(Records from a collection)
******************************
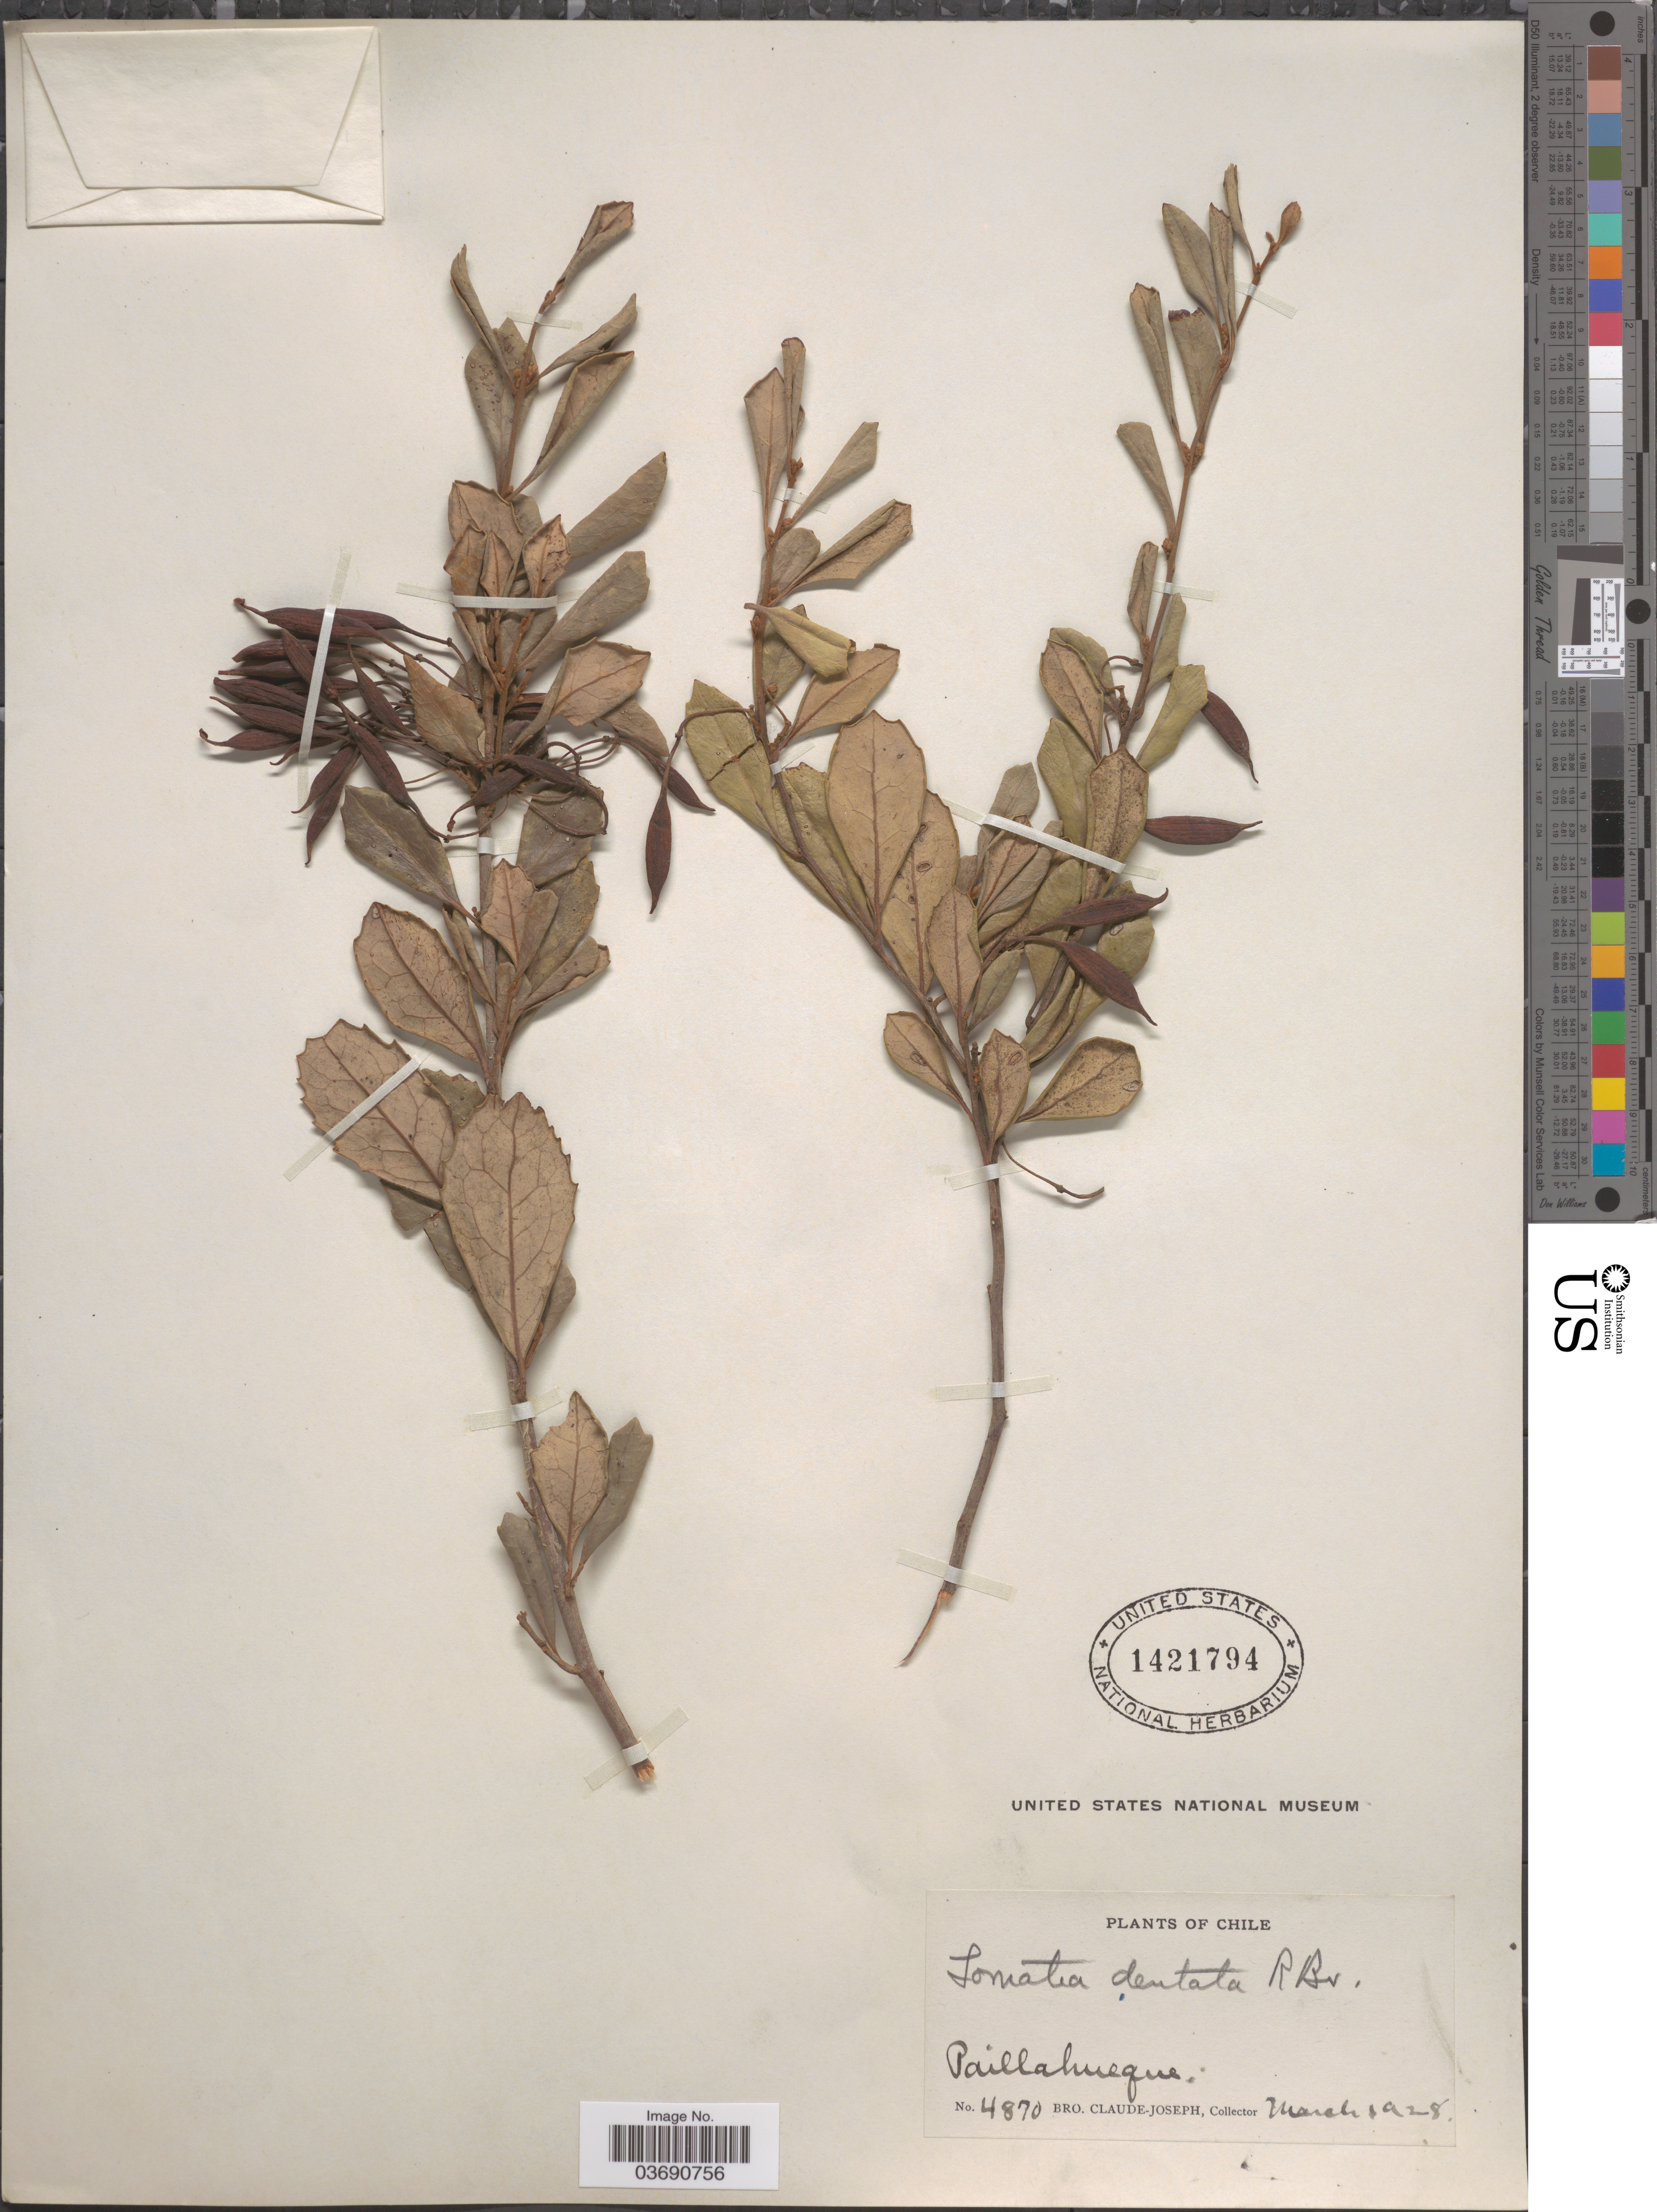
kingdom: Plantae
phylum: Tracheophyta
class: Magnoliopsida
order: Proteales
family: Proteaceae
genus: Lomatia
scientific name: Lomatia dentata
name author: R. Br.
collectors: Bro. Claude-Joseph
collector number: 4870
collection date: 1928-03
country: Chile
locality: Paillahueque.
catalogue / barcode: US 1421794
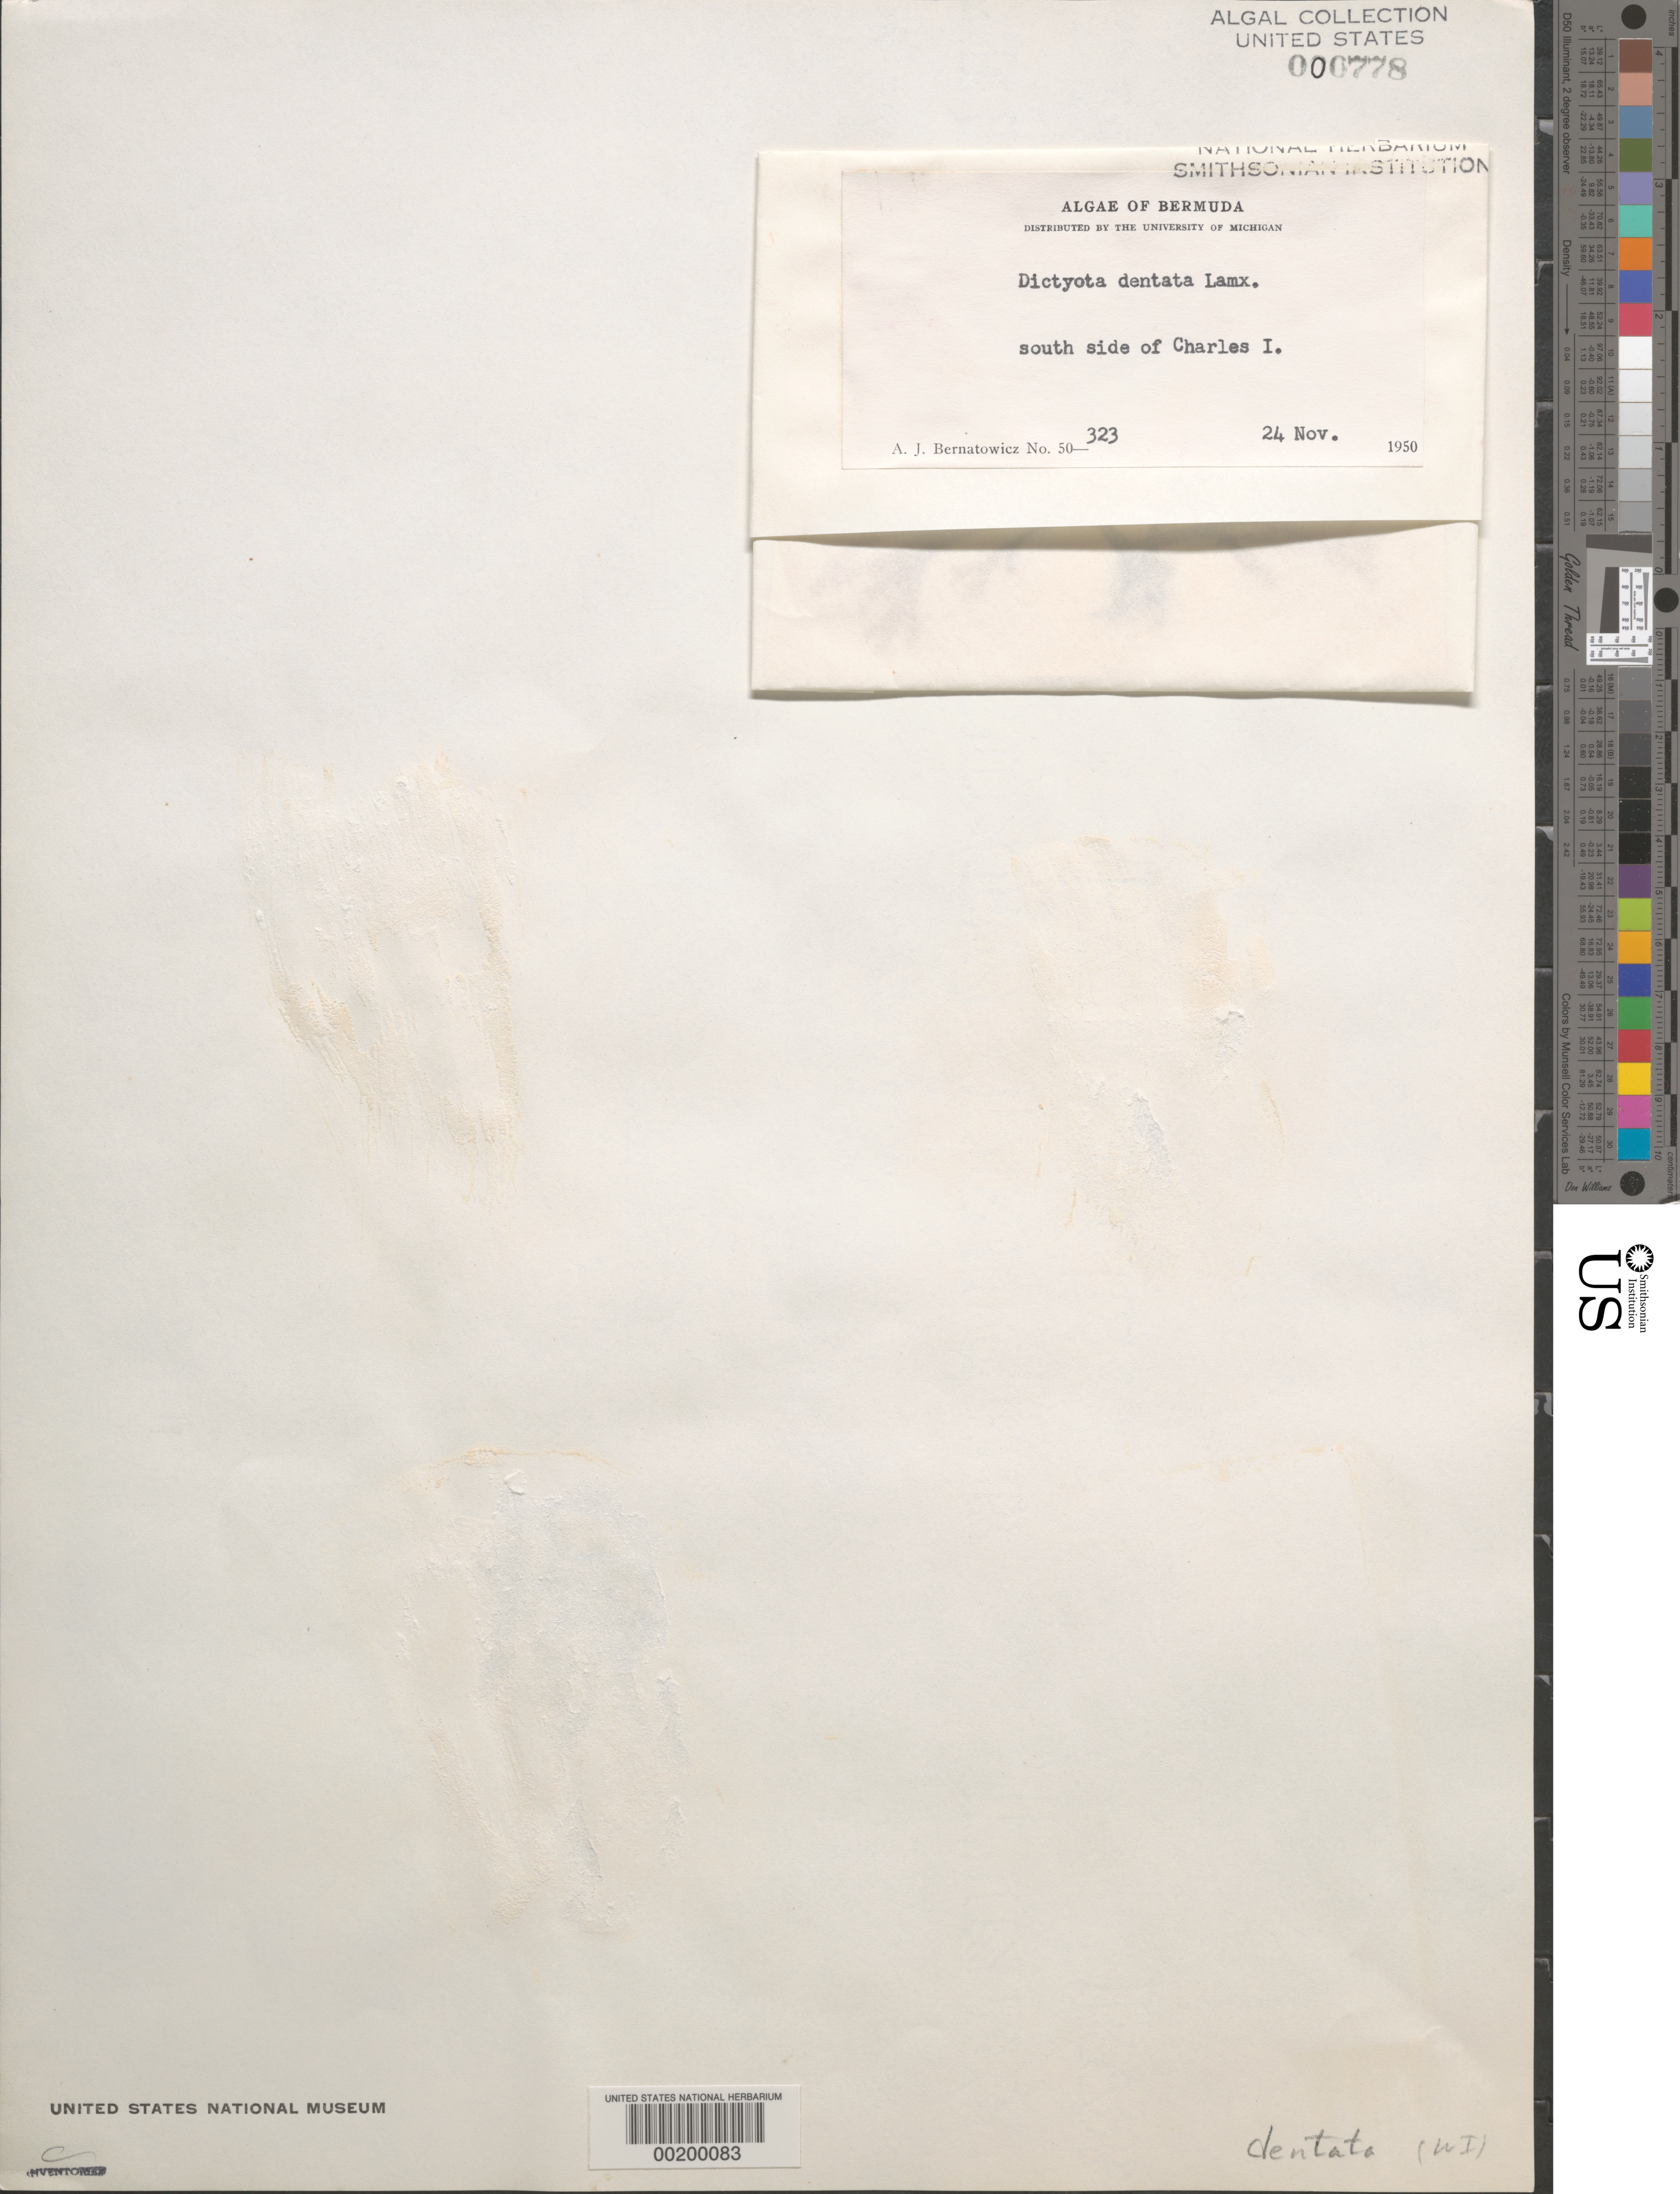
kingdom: Chromista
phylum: Ochrophyta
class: Phaeophyceae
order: Dictyotales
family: Dictyotaceae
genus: Dictyota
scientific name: Dictyota mertensii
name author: (C. Mart.) Kütz.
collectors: A. Bernatowicz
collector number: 50-323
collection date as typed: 24 Nov 1950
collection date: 1950-11-24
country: Bermuda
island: Bermuda Island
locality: Charles Island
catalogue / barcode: US 778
******************************
*PROBLEM STATEMENT*: Rewrite the lines of all the records, switching "locality" to "site" everywhere and leaving the rest unchanged. Leave out the pictures.

*OUTPUT FOR THIS EXERCISE*:
kingdom: Plantae
phylum: Tracheophyta
class: Magnoliopsida
order: Proteales
family: Proteaceae
genus: Lomatia
scientific name: Lomatia dentata
name author: R. Br.
collectors: Bro. Claude-Joseph
collector number: 4870
collection date: 1928-03
country: Chile
site: Paillahueque.
catalogue / barcode: US 1421794
kingdom: Chromista
phylum: Ochrophyta
class: Phaeophyceae
order: Dictyotales
family: Dictyotaceae
genus: Dictyota
scientific name: Dictyota mertensii
name author: (C. Mart.) Kütz.
collectors: A. Bernatowicz
collector number: 50-323
collection date as typed: 24 Nov 1950
collection date: 1950-11-24
country: Bermuda
island: Bermuda Island
site: Charles Island
catalogue / barcode: US 778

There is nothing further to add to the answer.